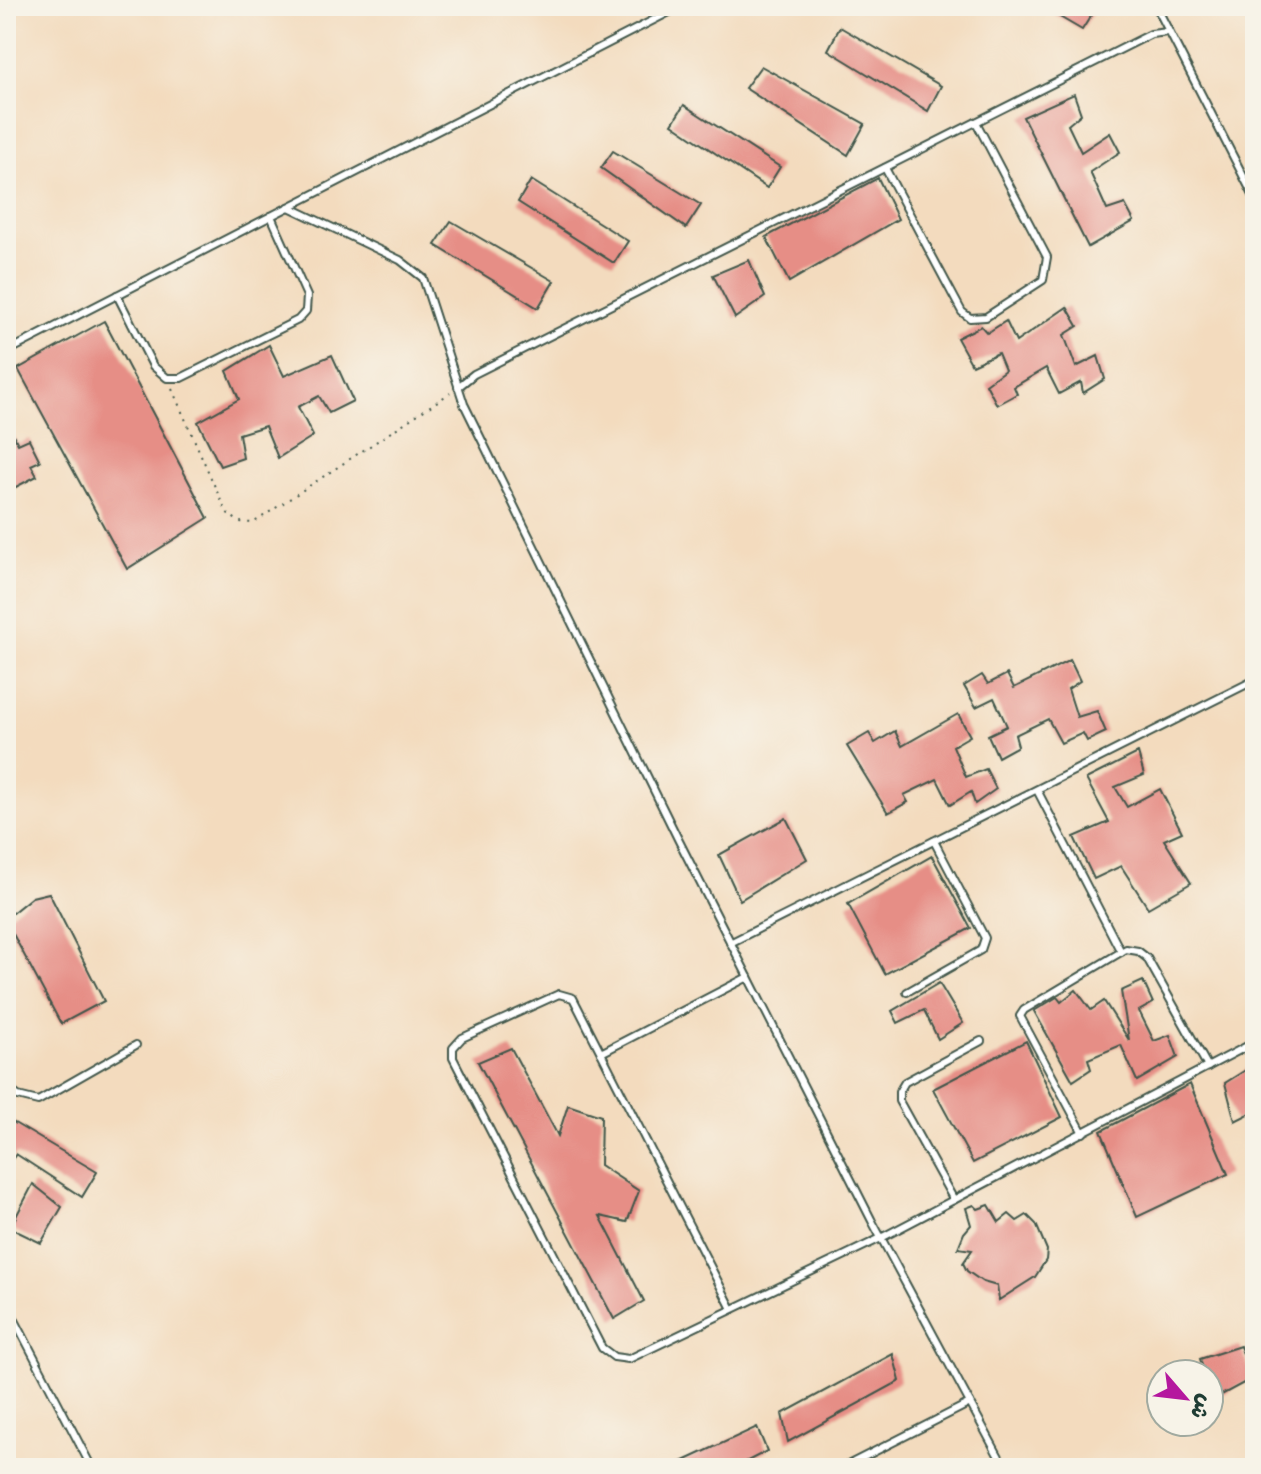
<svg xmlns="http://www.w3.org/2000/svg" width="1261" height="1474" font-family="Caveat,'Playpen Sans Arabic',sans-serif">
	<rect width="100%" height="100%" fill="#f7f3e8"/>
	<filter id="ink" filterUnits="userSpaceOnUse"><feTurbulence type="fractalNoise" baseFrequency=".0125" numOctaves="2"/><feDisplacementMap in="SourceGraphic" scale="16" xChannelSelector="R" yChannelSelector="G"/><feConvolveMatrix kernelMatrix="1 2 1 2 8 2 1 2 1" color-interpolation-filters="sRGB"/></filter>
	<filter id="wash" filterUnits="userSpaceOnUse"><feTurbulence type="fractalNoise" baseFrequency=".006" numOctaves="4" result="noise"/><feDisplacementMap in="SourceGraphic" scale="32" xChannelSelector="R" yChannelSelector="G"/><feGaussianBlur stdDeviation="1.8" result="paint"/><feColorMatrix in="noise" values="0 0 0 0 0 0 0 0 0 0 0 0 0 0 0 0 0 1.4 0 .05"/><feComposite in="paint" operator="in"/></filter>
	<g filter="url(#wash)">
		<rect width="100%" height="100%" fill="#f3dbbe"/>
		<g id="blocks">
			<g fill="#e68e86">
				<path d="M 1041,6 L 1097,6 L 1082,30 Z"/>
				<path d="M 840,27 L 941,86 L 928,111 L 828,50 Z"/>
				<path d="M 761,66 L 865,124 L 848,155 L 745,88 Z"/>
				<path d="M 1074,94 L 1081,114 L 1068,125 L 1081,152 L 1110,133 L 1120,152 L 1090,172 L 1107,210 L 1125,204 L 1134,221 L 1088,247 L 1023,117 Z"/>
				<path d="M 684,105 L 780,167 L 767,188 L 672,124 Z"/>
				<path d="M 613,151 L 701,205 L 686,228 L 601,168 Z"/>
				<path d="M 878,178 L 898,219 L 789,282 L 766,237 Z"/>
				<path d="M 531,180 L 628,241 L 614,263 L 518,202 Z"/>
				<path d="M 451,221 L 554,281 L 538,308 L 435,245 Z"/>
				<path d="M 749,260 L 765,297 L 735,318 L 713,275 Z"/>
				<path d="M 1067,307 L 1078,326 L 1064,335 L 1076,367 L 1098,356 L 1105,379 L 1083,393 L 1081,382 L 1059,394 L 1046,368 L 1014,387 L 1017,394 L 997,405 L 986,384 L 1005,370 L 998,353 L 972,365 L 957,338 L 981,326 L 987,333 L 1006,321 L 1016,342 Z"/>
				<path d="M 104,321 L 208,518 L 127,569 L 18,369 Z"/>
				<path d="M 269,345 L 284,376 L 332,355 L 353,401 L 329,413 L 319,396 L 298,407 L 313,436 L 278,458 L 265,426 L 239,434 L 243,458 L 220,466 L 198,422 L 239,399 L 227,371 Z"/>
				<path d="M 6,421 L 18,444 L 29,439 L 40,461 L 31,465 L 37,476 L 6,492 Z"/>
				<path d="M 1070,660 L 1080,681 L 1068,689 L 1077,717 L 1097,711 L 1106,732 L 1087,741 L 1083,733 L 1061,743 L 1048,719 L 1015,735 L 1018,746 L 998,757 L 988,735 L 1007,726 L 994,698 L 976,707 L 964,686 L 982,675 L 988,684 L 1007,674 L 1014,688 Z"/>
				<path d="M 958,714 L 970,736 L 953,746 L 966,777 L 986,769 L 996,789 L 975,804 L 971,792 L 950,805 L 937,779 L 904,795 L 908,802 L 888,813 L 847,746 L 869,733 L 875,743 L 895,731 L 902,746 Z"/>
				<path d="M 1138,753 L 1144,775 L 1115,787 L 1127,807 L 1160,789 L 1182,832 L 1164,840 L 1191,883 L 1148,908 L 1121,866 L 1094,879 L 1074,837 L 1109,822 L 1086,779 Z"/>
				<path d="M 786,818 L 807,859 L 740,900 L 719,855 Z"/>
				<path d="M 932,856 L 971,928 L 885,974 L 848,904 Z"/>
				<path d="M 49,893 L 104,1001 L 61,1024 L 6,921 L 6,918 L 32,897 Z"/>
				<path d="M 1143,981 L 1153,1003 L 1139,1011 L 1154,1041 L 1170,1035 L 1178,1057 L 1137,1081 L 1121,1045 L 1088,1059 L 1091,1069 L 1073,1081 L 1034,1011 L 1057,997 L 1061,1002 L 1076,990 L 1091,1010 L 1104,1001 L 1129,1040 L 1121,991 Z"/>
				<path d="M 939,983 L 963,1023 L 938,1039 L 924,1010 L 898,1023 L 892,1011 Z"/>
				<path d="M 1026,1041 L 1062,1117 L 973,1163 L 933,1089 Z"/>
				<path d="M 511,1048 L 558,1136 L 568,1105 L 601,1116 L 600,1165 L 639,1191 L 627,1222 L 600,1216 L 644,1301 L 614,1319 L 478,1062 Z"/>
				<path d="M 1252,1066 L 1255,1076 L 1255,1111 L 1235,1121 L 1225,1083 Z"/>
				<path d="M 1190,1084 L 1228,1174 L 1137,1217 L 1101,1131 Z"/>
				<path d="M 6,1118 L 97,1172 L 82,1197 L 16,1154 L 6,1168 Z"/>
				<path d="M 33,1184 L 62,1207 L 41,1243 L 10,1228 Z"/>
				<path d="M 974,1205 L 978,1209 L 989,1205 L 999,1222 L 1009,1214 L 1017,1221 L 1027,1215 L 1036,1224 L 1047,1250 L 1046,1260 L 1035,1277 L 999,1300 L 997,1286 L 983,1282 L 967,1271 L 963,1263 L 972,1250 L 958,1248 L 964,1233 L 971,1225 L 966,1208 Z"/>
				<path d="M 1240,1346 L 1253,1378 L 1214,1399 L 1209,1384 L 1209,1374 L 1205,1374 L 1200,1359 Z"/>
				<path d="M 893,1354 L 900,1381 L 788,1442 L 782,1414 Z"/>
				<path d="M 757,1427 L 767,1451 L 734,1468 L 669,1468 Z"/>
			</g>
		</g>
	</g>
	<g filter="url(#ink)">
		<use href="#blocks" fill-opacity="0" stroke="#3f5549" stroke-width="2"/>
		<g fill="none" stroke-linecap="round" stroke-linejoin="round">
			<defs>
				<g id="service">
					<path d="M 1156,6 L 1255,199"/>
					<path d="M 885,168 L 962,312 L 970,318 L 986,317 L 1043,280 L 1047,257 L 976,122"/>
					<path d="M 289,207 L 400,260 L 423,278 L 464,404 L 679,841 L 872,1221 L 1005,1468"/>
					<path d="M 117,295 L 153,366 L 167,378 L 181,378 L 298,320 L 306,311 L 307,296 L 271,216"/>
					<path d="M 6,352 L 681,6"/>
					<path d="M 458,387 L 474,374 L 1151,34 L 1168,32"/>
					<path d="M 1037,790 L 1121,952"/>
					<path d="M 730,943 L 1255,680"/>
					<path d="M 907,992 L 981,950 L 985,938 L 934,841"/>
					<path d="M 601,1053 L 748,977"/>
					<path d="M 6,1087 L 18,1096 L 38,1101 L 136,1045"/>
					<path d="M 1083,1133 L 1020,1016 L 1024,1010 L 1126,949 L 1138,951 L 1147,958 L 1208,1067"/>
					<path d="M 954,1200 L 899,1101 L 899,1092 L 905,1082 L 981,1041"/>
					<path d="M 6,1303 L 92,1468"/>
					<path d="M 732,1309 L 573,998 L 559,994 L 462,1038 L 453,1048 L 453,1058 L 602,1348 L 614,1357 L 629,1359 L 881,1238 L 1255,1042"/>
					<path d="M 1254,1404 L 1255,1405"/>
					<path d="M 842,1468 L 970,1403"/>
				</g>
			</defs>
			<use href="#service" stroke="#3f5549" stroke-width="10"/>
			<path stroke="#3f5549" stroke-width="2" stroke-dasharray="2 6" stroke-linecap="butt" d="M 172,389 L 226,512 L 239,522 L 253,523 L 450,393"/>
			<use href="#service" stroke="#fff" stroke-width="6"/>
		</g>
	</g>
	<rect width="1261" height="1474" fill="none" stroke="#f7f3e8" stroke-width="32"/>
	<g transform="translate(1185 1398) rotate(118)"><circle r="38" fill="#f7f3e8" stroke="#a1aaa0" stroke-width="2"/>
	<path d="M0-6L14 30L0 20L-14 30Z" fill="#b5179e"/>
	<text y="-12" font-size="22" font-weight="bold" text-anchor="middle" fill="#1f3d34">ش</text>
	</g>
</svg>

--------------------

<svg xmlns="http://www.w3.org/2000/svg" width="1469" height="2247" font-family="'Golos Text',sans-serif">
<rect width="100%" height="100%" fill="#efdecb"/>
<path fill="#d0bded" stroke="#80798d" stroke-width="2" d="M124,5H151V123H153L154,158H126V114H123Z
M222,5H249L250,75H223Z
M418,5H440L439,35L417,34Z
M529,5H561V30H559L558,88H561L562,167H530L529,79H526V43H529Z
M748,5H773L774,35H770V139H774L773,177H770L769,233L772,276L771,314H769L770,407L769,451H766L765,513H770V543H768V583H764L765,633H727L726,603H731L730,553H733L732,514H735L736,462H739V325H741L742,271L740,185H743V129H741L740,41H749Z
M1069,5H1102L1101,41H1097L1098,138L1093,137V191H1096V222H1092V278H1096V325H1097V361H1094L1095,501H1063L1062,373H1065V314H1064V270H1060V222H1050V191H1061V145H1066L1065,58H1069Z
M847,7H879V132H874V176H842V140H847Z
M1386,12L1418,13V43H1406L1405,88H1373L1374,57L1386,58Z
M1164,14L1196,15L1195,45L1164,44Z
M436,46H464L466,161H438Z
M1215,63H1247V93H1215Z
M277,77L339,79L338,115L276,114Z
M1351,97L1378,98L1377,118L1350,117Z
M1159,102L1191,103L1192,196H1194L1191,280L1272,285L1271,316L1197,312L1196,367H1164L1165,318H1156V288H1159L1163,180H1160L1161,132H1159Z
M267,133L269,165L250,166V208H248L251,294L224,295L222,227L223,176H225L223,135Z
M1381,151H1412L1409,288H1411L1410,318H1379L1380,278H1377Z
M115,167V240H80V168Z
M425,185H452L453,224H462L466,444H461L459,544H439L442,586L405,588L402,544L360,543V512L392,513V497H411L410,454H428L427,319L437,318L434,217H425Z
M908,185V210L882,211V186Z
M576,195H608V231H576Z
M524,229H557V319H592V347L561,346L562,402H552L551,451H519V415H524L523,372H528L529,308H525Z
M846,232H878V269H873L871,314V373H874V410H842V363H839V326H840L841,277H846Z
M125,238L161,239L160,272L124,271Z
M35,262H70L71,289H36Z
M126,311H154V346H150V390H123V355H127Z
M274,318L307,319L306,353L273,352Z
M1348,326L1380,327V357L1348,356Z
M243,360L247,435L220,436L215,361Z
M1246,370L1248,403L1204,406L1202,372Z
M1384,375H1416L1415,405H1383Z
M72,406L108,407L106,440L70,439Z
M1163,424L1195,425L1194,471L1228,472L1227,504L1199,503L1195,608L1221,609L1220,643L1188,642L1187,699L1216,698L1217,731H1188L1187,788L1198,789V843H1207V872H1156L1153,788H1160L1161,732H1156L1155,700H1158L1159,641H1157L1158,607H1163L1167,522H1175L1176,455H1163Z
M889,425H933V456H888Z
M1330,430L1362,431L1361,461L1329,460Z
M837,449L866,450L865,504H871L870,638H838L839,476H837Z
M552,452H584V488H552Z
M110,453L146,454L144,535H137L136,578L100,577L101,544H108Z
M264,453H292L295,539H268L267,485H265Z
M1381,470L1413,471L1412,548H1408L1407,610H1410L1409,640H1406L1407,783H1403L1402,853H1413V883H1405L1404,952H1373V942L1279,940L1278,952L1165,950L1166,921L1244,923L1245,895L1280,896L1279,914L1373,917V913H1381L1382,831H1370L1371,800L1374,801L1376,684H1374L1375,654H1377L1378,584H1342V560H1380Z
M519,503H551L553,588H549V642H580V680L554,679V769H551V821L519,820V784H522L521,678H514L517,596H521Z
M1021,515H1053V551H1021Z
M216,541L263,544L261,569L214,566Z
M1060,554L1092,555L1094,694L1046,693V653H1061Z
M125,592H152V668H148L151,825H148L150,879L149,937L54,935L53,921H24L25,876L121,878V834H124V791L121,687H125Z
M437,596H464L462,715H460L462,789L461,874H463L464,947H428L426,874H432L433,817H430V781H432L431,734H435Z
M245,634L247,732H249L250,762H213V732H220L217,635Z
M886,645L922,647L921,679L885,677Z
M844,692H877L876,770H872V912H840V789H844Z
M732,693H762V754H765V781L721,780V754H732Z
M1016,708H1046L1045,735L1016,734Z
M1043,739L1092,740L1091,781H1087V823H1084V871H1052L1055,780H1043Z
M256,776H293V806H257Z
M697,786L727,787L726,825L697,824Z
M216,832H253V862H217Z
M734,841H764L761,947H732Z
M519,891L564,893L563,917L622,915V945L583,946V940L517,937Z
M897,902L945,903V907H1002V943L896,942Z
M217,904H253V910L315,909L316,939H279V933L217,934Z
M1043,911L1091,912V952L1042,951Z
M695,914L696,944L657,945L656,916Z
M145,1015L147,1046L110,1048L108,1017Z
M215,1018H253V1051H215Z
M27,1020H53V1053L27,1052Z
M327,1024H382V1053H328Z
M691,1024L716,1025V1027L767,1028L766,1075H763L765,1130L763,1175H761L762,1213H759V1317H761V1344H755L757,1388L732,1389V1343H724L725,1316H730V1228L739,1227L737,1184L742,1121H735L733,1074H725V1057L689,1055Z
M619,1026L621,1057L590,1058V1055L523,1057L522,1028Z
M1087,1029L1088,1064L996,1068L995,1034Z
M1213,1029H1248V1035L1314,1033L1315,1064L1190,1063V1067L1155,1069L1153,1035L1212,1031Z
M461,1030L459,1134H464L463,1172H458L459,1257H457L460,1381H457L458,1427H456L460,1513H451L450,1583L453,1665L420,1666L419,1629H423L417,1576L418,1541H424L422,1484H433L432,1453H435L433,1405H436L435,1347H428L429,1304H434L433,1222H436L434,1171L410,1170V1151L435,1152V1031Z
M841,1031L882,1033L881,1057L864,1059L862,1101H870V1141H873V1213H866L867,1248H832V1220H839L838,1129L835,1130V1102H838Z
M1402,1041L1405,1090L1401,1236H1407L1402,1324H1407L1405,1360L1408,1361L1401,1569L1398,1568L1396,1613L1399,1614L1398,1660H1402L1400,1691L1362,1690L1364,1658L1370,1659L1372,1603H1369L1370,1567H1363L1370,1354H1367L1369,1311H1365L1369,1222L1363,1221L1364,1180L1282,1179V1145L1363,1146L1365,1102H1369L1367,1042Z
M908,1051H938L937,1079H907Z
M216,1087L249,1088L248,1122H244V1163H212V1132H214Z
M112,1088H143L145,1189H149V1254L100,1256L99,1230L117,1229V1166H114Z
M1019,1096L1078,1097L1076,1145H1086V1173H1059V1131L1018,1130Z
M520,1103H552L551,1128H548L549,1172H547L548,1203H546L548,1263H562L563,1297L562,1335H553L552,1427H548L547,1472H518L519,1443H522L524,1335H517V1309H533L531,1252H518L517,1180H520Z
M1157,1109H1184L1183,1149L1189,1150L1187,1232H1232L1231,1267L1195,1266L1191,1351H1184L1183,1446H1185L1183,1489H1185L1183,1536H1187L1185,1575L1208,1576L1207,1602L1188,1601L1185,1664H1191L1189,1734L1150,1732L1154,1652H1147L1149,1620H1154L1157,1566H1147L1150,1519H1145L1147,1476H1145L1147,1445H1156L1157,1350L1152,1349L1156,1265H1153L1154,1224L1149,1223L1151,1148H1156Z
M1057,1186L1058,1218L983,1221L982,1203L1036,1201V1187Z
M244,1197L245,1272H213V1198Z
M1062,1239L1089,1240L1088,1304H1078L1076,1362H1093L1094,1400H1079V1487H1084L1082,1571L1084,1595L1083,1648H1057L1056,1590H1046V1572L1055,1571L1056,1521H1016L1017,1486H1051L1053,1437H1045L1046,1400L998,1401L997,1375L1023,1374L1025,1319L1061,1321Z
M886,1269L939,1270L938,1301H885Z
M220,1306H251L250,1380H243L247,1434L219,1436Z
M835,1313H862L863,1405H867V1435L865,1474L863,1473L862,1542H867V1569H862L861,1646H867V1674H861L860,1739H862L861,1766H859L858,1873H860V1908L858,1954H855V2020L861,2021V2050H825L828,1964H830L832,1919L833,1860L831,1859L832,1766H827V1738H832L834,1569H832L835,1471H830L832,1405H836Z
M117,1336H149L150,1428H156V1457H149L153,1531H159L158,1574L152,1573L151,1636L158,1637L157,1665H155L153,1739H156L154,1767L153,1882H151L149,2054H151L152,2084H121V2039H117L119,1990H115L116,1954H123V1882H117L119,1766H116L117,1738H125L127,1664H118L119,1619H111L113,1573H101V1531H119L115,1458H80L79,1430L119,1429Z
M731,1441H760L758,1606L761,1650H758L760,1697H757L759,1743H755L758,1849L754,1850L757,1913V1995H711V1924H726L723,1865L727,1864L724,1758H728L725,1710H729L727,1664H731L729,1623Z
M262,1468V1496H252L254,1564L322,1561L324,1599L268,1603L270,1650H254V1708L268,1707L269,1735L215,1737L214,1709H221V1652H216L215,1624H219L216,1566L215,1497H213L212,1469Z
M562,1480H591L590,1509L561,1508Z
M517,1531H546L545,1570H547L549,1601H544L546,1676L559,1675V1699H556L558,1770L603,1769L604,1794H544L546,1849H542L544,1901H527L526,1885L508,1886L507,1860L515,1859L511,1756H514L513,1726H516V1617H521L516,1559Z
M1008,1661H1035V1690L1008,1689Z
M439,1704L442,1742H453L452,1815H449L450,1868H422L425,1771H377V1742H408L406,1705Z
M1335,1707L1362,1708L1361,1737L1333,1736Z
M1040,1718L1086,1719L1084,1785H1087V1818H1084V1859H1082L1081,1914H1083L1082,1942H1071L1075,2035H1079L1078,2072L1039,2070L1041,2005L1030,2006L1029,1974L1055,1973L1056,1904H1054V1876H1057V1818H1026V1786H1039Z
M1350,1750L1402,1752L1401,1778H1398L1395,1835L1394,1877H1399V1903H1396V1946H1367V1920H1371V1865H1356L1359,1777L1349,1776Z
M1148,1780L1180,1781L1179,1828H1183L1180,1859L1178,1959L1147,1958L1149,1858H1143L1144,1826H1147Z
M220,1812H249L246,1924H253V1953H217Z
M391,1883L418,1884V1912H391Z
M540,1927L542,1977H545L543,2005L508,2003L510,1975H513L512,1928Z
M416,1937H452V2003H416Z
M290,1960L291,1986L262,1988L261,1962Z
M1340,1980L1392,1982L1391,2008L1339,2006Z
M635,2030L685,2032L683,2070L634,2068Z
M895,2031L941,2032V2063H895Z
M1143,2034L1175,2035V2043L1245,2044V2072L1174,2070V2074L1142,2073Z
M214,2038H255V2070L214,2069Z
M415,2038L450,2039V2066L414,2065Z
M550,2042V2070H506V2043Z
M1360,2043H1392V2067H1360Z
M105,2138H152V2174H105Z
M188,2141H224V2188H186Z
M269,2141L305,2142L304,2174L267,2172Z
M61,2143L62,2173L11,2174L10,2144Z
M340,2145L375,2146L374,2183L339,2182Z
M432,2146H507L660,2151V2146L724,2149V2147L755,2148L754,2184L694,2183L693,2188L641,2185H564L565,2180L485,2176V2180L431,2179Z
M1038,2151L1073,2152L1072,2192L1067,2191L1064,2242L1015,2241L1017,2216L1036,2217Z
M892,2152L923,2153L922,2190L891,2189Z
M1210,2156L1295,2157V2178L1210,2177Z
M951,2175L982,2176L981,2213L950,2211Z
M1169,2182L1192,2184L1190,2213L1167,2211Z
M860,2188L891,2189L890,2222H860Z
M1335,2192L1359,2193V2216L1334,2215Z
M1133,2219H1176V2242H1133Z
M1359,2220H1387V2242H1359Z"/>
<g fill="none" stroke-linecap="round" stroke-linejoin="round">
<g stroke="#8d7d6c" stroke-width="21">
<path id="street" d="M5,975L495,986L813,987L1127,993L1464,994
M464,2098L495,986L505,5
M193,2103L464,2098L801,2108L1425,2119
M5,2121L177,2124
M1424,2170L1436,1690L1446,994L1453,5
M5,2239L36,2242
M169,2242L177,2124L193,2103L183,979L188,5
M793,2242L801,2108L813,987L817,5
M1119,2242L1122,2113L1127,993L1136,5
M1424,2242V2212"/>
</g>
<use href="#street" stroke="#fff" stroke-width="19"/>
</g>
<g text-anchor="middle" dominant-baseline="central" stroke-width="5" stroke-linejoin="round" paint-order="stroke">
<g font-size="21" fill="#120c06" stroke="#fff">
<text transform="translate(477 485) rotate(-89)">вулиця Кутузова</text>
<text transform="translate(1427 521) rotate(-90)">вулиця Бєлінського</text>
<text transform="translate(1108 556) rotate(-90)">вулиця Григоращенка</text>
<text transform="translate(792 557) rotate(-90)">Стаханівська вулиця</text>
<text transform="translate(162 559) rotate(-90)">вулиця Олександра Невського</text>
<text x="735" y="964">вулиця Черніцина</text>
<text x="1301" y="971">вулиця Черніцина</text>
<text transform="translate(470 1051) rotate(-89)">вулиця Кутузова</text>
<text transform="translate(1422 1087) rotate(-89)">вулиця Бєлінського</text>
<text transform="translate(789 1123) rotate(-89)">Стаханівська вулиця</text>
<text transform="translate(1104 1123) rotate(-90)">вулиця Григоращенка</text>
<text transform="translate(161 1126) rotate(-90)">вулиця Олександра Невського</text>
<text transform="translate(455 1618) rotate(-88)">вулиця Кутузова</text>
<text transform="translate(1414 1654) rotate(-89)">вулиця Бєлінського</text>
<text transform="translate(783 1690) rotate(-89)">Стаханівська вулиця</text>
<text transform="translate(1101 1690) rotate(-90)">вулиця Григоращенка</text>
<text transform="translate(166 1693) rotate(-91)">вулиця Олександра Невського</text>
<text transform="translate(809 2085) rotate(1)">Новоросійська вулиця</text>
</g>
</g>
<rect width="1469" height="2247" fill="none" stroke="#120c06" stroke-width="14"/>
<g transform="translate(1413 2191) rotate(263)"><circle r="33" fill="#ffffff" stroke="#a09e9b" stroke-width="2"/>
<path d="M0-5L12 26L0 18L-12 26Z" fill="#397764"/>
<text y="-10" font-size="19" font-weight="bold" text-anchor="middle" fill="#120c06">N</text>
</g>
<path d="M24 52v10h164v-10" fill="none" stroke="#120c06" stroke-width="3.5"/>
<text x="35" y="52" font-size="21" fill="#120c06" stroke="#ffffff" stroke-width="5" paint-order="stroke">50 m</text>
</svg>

--------------------

* **Problem details**: Count each line of the material that includes the string "bold", then give only the total.

* **Response below**: 2